The Creature Feature Movie Guide said, "[The movie] finally reached the screen with the impact of a redneck's double-barreled shotgun missing both firing pins... Watch this to ogle Leanna Quigley stripped naked by King III in the middle of an empty barroom and jiggle her breasts while he pours a pitcher of beer over her head. Watch for Jack Collins as the stereotyped sheriff, Joann Bruno as a screaming maid, and Tommy Lamey as a demented southerner named Slick who spends half the film chasing the overweight oilman through the swamp."

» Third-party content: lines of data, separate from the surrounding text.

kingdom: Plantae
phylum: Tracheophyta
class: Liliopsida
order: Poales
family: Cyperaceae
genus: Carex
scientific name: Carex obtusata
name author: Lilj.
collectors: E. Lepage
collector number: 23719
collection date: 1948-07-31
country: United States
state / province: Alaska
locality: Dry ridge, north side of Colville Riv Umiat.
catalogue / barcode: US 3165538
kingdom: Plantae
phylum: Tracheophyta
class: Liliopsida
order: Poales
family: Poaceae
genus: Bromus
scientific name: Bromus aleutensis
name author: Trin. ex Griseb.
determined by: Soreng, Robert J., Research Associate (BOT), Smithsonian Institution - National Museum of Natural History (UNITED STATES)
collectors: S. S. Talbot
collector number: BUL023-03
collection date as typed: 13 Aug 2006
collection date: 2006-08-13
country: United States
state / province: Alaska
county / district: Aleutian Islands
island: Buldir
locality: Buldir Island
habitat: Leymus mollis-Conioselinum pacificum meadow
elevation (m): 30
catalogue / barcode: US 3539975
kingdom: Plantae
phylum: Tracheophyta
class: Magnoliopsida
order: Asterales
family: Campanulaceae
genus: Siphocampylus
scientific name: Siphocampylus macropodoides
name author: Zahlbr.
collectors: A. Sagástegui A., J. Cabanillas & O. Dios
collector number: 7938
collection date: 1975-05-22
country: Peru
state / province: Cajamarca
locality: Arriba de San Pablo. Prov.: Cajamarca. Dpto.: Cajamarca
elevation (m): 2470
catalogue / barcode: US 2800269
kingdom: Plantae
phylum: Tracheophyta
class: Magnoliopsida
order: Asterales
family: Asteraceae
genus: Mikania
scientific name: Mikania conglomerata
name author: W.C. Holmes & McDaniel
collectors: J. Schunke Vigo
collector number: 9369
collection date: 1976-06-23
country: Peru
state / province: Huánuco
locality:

Even the box art on the video release attracted criticism, with The Deep Red Horror Handbook saying, "Really atrocious box art may alert the consumer to a film with an undeniable retard charm. Positively the worst tape box graphic ever is the one devised for Psycho From Texas (1974). The eyes of Charles Manson are superimposed over an autistic child's cut-outs of a cowboy hat and firing gun done in garish Romper Room primary colors. It complements perfectly the film contained therein, probably assembled by Tobe Hooper-styled inbreds, about a chubby maniac terrorizing a hick town mayor."